Itemized modification records:

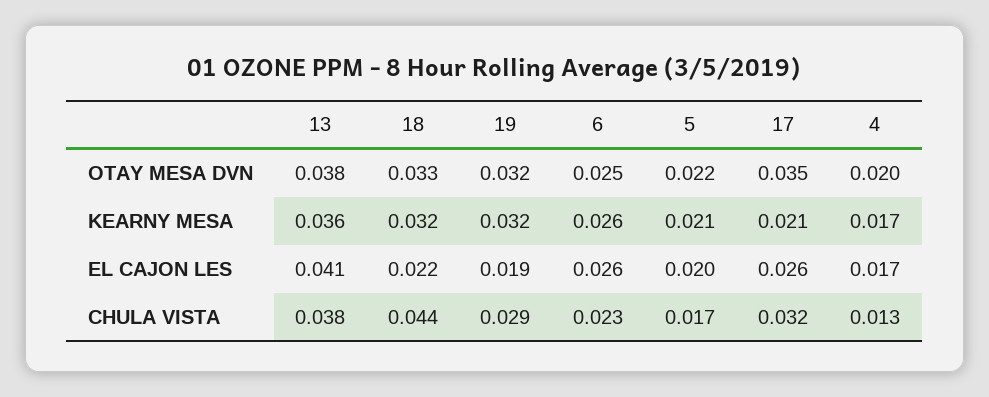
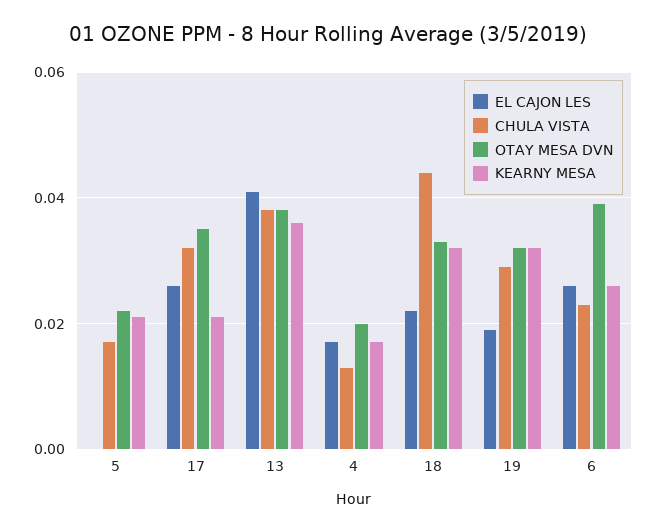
  {
    "OTAY MESA DVN": {
      "13": 0.038,
      "18": 0.033,
      "19": 0.032,
-     "6": 0.025,
+     "6": 0.04,
      "5": 0.022,
      "17": 0.035,
      "4": 0.02
    },
    "KEARNY MESA": {
      "13": 0.036,
      "18": 0.032,
      "19": 0.032,
      "6": 0.026,
      "5": 0.021,
      "17": 0.021,
      "4": 0.017
    },
    "EL CAJON LES": {
      "13": 0.041,
      "18": 0.022,
      "19": 0.019,
      "6": 0.026,
-     "5": 0.02,
+     "5": 0,
      "17": 0.026,
      "4": 0.017
    },
    "CHULA VISTA": {
      "13": 0.038,
      "18": 0.044,
      "19": 0.029,
      "6": 0.023,
      "5": 0.017,
      "17": 0.032,
      "4": 0.013
    }
  }

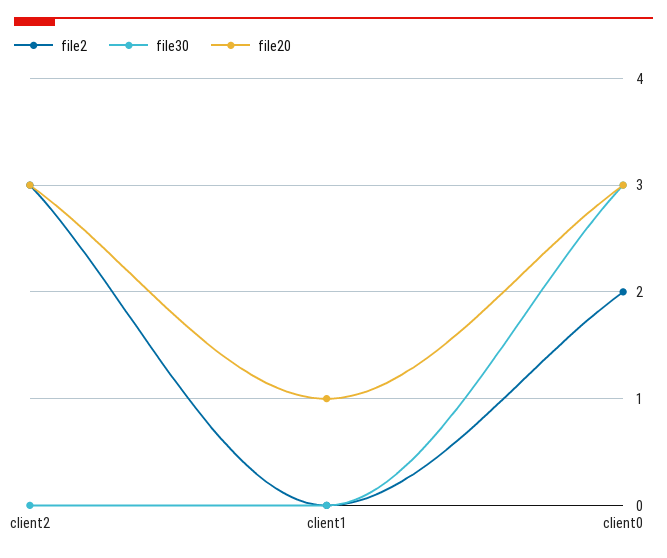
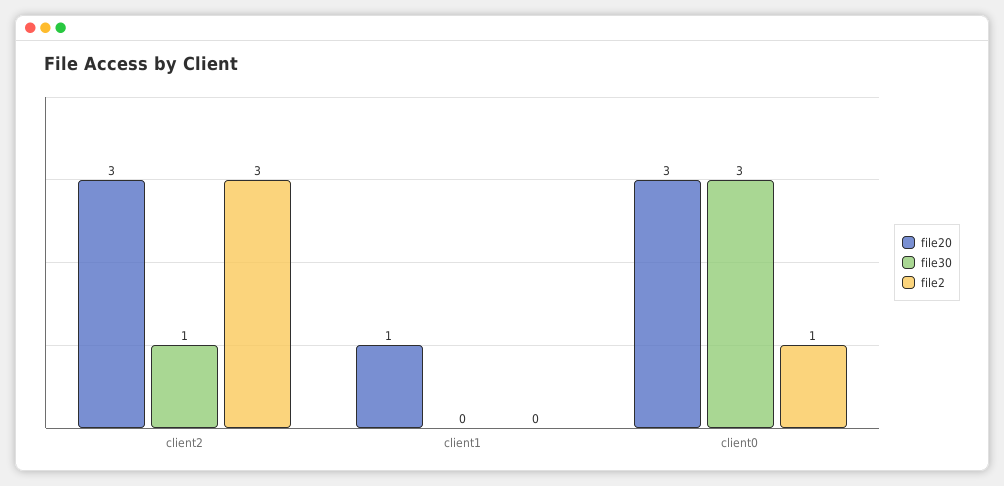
  {
    "file2": {
      "client2": 3,
      "client1": 0,
-     "client0": 2
+     "client0": 1
    },
    "file30": {
-     "client2": 0,
+     "client2": 1,
      "client1": 0,
      "client0": 3
    },
    "file20": {
      "client2": 3,
      "client1": 1,
      "client0": 3
    }
  }

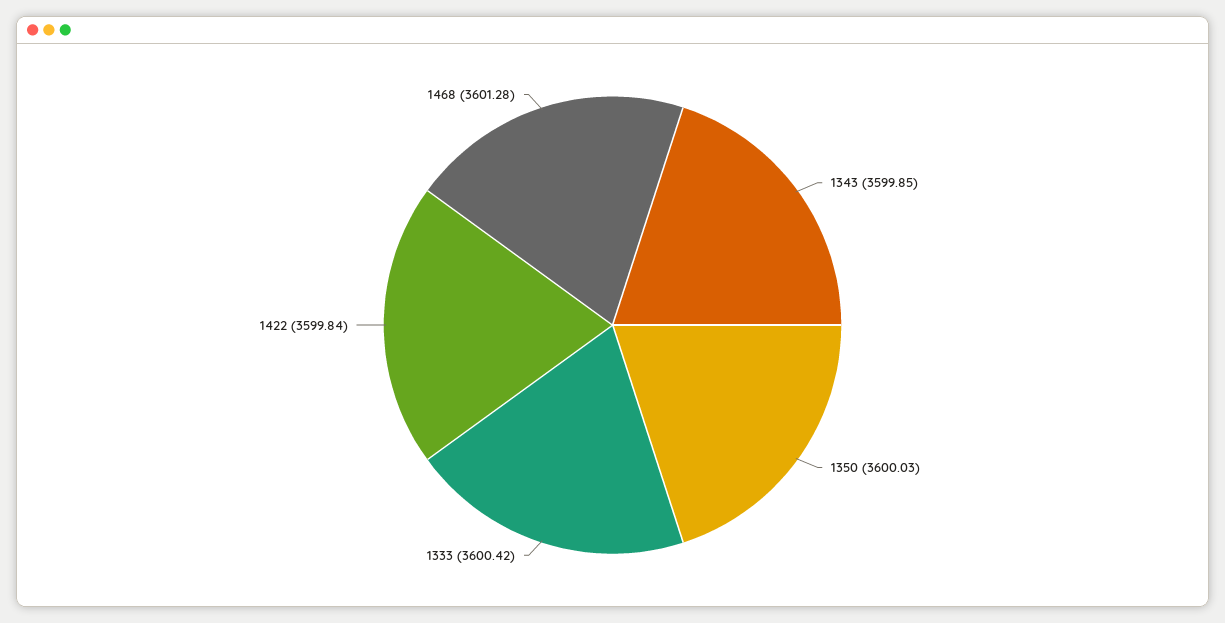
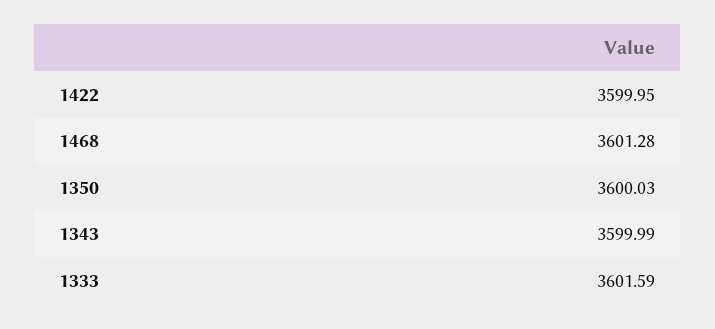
  {
-   "1343": 3599.85,
+   "1343": 3599.99,
    "1350": 3600.03,
-   "1333": 3600.42,
+   "1333": 3601.59,
-   "1422": 3599.84,
+   "1422": 3599.95,
    "1468": 3601.28
  }

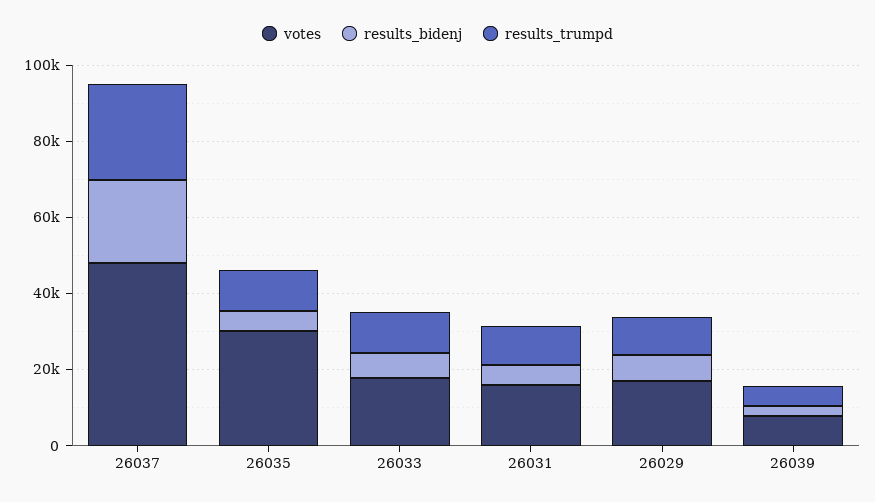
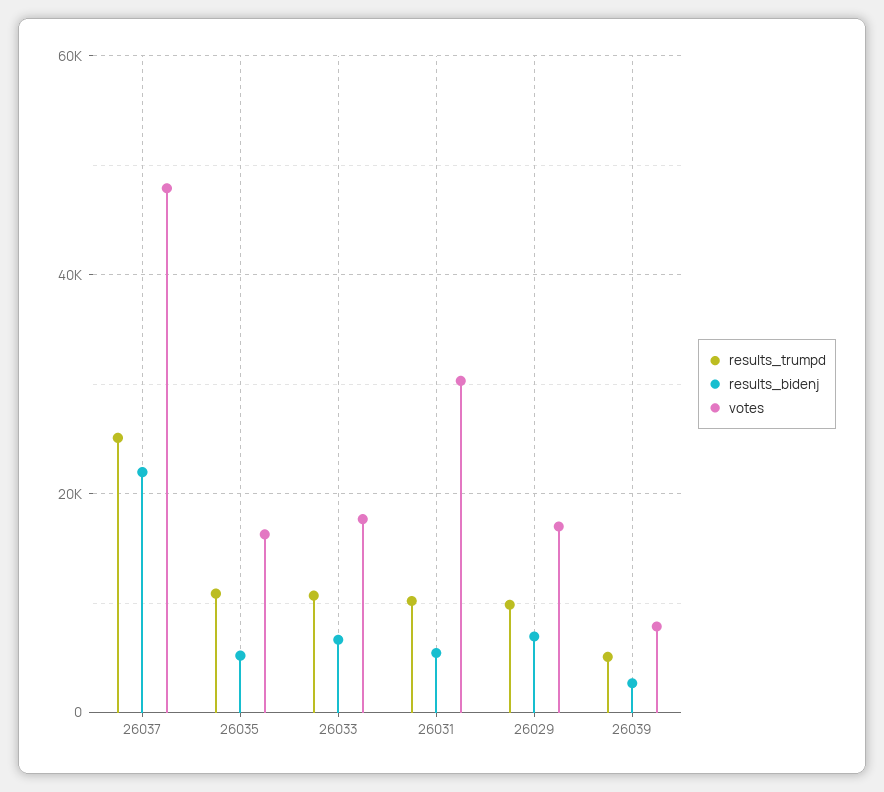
  {
    "votes": {
      "26037": 48000,
-     "26035": 30000,
+     "26035": 16000,
      "26033": 18000,
-     "26031": 15000,
+     "26031": 30000,
      "26029": 18000,
      "26039": 8000
    },
    "results_bidenj": {
      "26037": 22000,
      "26035": 6000,
      "26033": 6000,
      "26031": 6000,
      "26029": 6000,
      "26039": 2000
    },
    "results_trumpd": {
      "26037": 26000,
      "26035": 10000,
      "26033": 10000,
      "26031": 10000,
      "26029": 10000,
      "26039": 6000
    }
  }

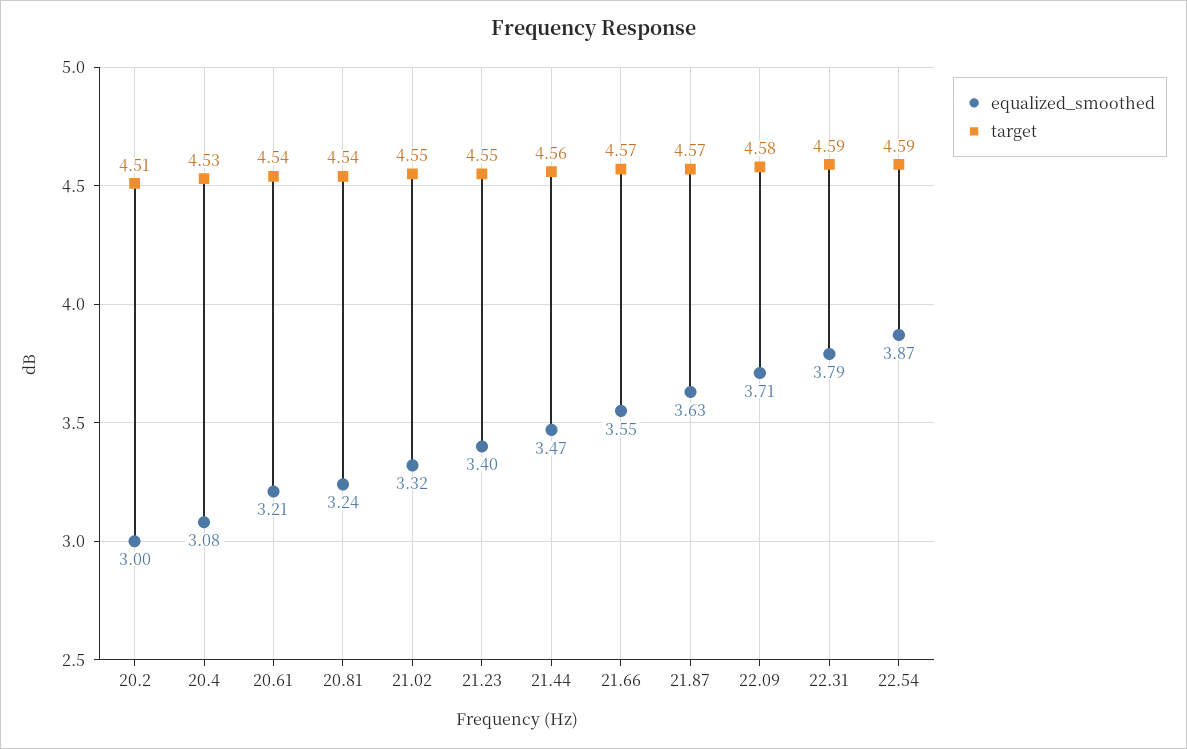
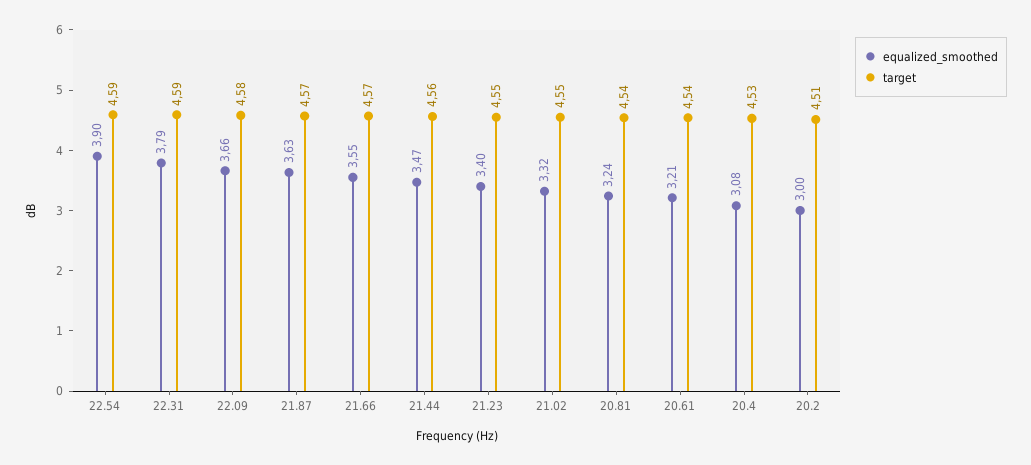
  {
    "equalized_smoothed": {
      "20.2": 3,
      "20.4": 3.08,
      "20.61": 3.21,
      "20.81": 3.24,
      "21.02": 3.32,
      "21.23": 3.4,
      "21.44": 3.47,
      "21.66": 3.55,
      "21.87": 3.63,
-     "22.09": 3.71,
+     "22.09": 3.66,
      "22.31": 3.79,
-     "22.54": 3.87
+     "22.54": 3.9
    },
    "target": {
      "20.2": 4.51,
      "20.4": 4.53,
      "20.61": 4.54,
      "20.81": 4.54,
      "21.02": 4.55,
      "21.23": 4.55,
      "21.44": 4.56,
      "21.66": 4.57,
      "21.87": 4.57,
      "22.09": 4.58,
      "22.31": 4.59,
      "22.54": 4.59
    }
  }

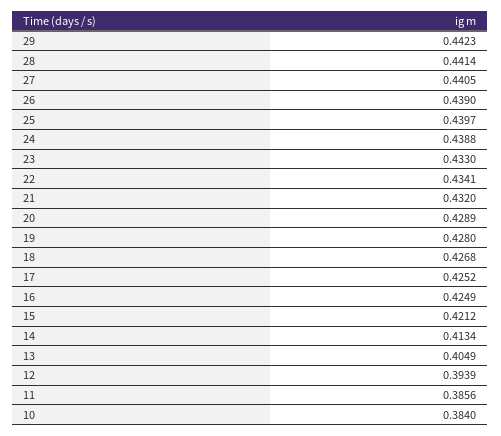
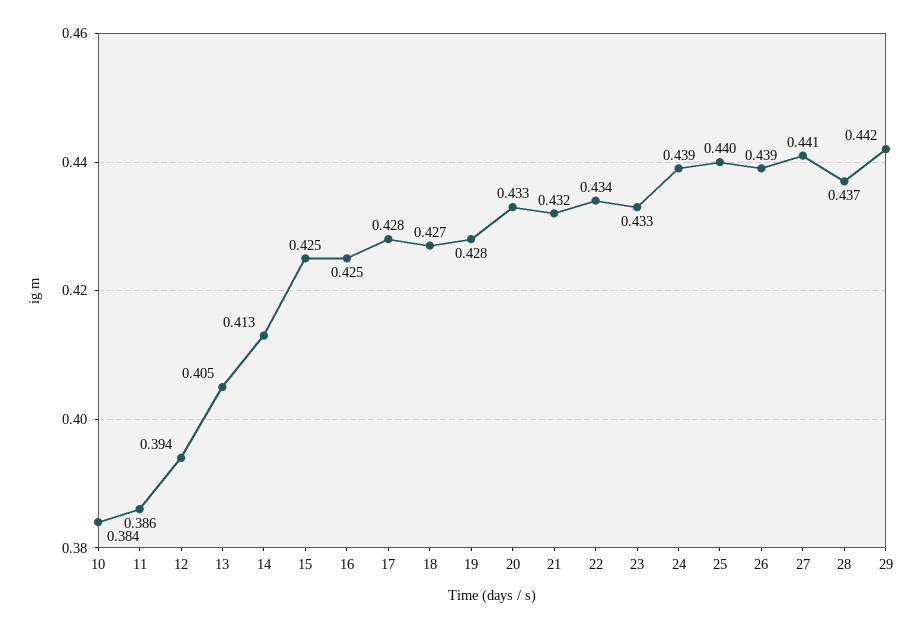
  {
    "29": 0.4423,
-   "28": 0.4414,
+   "28": 0.437,
    "27": 0.4405,
    "26": 0.439,
    "25": 0.4397,
    "24": 0.4388,
    "23": 0.433,
    "22": 0.4341,
    "21": 0.432,
-   "20": 0.4289,
+   "20": 0.433,
    "19": 0.428,
    "18": 0.4268,
-   "17": 0.4252,
+   "17": 0.428,
    "16": 0.4249,
-   "15": 0.4212,
+   "15": 0.425,
    "14": 0.4134,
    "13": 0.4049,
    "12": 0.3939,
    "11": 0.3856,
    "10": 0.384
  }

**YOUR OBJECTIVE**
Restate each entry word for word, please, but drop any images it holds.

**ANSWER BOX**
  {
    "OTAY MESA DVN": {
      "13": 0.038,
      "18": 0.033,
      "19": 0.032,
-     "6": 0.025,
+     "6": 0.04,
      "5": 0.022,
      "17": 0.035,
      "4": 0.02
    },
    "KEARNY MESA": {
      "13": 0.036,
      "18": 0.032,
      "19": 0.032,
      "6": 0.026,
      "5": 0.021,
      "17": 0.021,
      "4": 0.017
    },
    "EL CAJON LES": {
      "13": 0.041,
      "18": 0.022,
      "19": 0.019,
      "6": 0.026,
-     "5": 0.02,
+     "5": 0,
      "17": 0.026,
      "4": 0.017
    },
    "CHULA VISTA": {
      "13": 0.038,
      "18": 0.044,
      "19": 0.029,
      "6": 0.023,
      "5": 0.017,
      "17": 0.032,
      "4": 0.013
    }
  }

  {
    "file2": {
      "client2": 3,
      "client1": 0,
-     "client0": 2
+     "client0": 1
    },
    "file30": {
-     "client2": 0,
+     "client2": 1,
      "client1": 0,
      "client0": 3
    },
    "file20": {
      "client2": 3,
      "client1": 1,
      "client0": 3
    }
  }

  {
-   "1343": 3599.85,
+   "1343": 3599.99,
    "1350": 3600.03,
-   "1333": 3600.42,
+   "1333": 3601.59,
-   "1422": 3599.84,
+   "1422": 3599.95,
    "1468": 3601.28
  }

  {
    "votes": {
      "26037": 48000,
-     "26035": 30000,
+     "26035": 16000,
      "26033": 18000,
-     "26031": 15000,
+     "26031": 30000,
      "26029": 18000,
      "26039": 8000
    },
    "results_bidenj": {
      "26037": 22000,
      "26035": 6000,
      "26033": 6000,
      "26031": 6000,
      "26029": 6000,
      "26039": 2000
    },
    "results_trumpd": {
      "26037": 26000,
      "26035": 10000,
      "26033": 10000,
      "26031": 10000,
      "26029": 10000,
      "26039": 6000
    }
  }

  {
    "equalized_smoothed": {
      "20.2": 3,
      "20.4": 3.08,
      "20.61": 3.21,
      "20.81": 3.24,
      "21.02": 3.32,
      "21.23": 3.4,
      "21.44": 3.47,
      "21.66": 3.55,
      "21.87": 3.63,
-     "22.09": 3.71,
+     "22.09": 3.66,
      "22.31": 3.79,
-     "22.54": 3.87
+     "22.54": 3.9
    },
    "target": {
      "20.2": 4.51,
      "20.4": 4.53,
      "20.61": 4.54,
      "20.81": 4.54,
      "21.02": 4.55,
      "21.23": 4.55,
      "21.44": 4.56,
      "21.66": 4.57,
      "21.87": 4.57,
      "22.09": 4.58,
      "22.31": 4.59,
      "22.54": 4.59
    }
  }

  {
    "29": 0.4423,
-   "28": 0.4414,
+   "28": 0.437,
    "27": 0.4405,
    "26": 0.439,
    "25": 0.4397,
    "24": 0.4388,
    "23": 0.433,
    "22": 0.4341,
    "21": 0.432,
-   "20": 0.4289,
+   "20": 0.433,
    "19": 0.428,
    "18": 0.4268,
-   "17": 0.4252,
+   "17": 0.428,
    "16": 0.4249,
-   "15": 0.4212,
+   "15": 0.425,
    "14": 0.4134,
    "13": 0.4049,
    "12": 0.3939,
    "11": 0.3856,
    "10": 0.384
  }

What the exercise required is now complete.